[Dataset rows]
—————
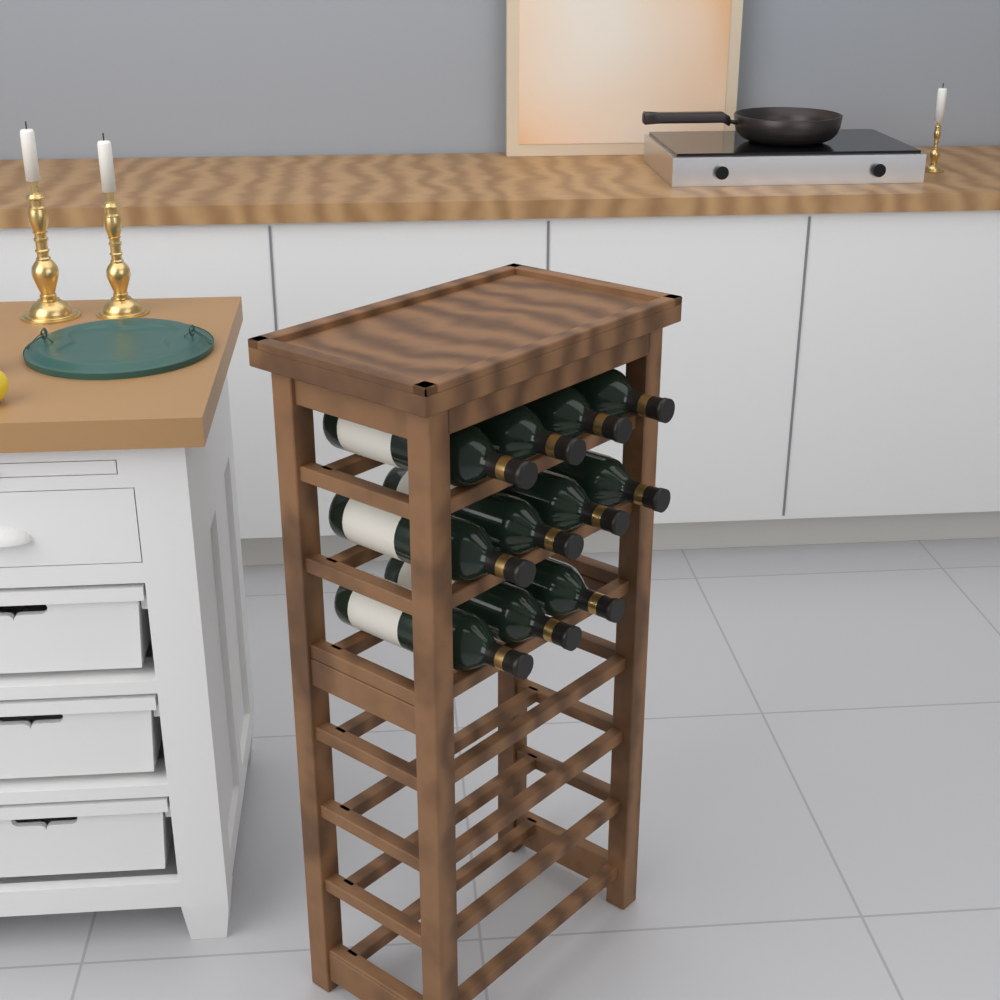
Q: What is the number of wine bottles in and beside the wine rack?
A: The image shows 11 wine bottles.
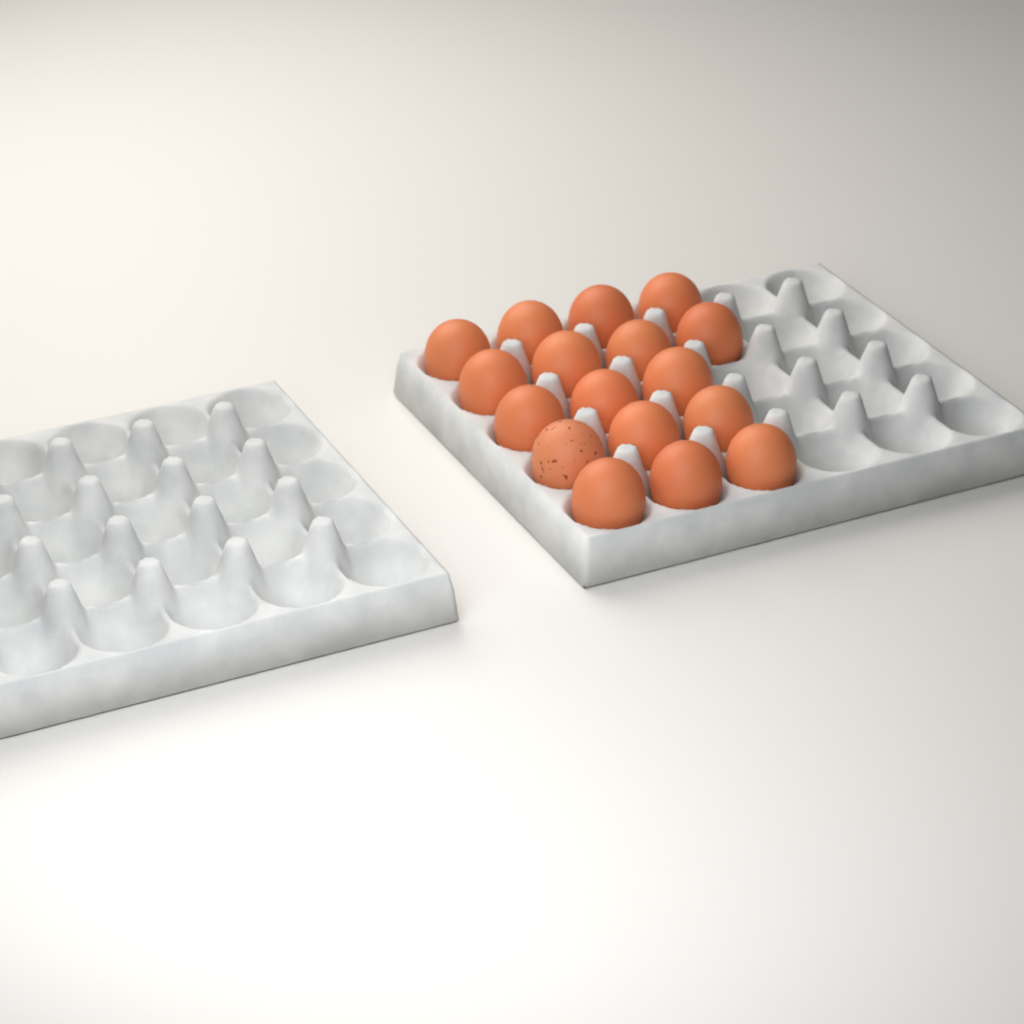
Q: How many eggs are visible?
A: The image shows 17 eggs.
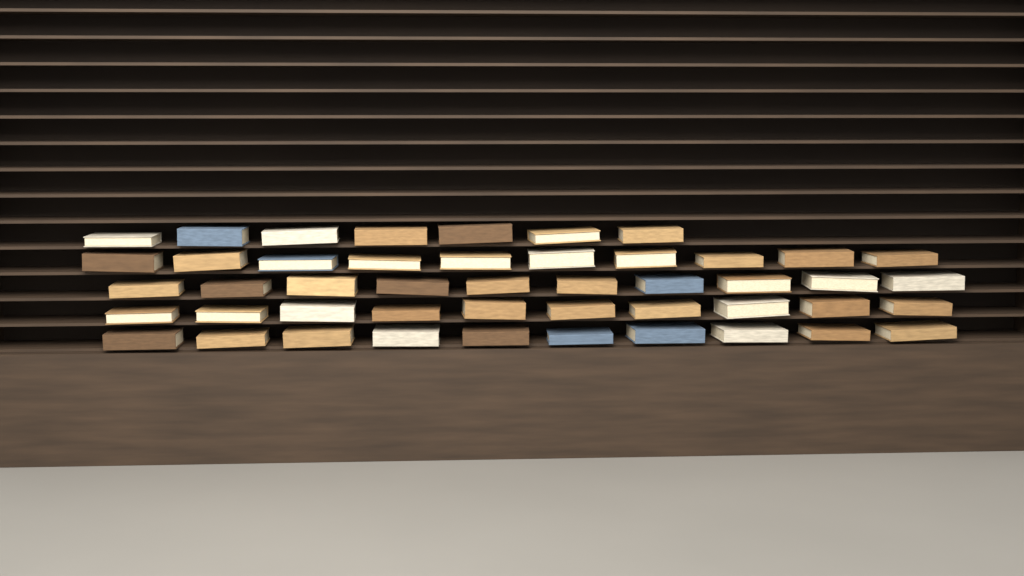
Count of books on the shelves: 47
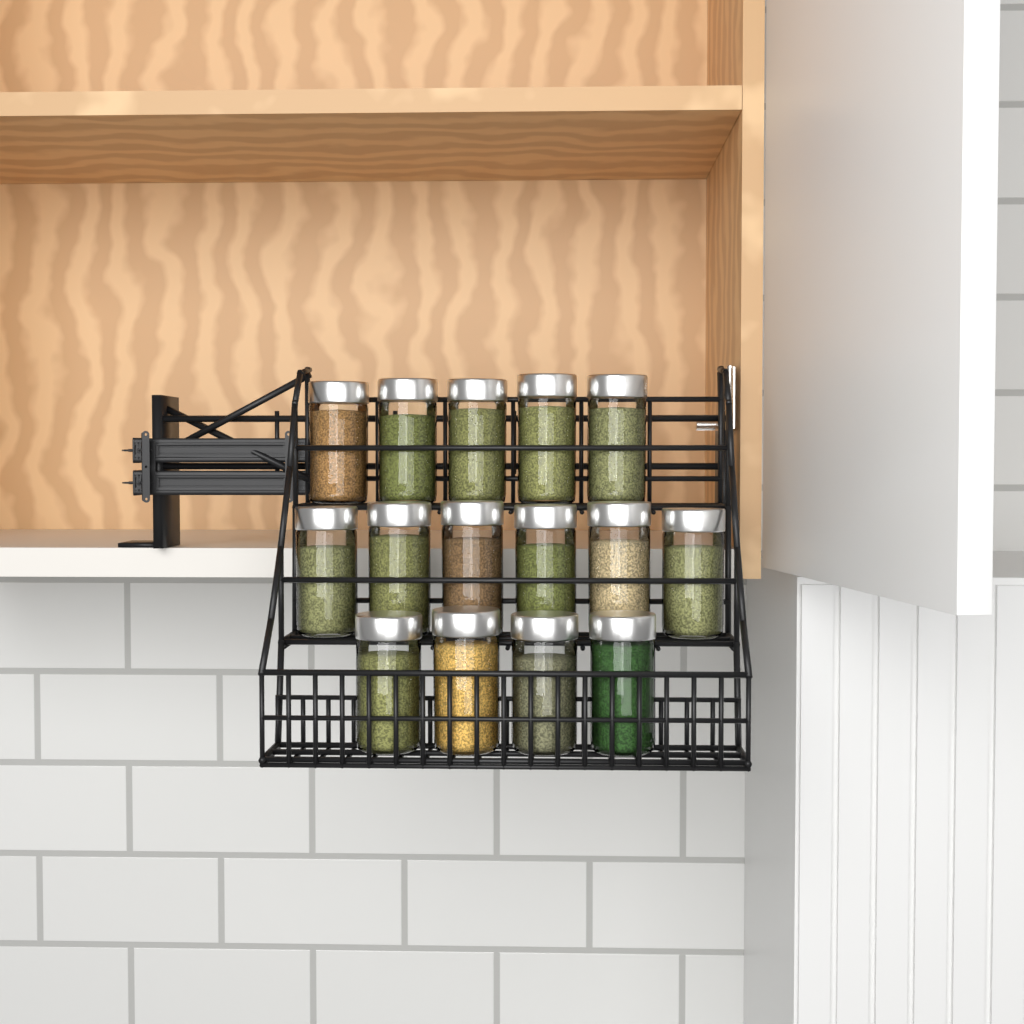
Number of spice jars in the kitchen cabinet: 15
—————
TASK STATEMENT: Reproduce every line of the listing above word for word, leaving out the pictures.

ANSWER IN FULL:
Q: What is the number of wine bottles in and beside the wine rack?
A: The image shows 11 wine bottles.
Q: How many eggs are visible?
A: The image shows 17 eggs.
Count of books on the shelves: 47
Number of spice jars in the kitchen cabinet: 15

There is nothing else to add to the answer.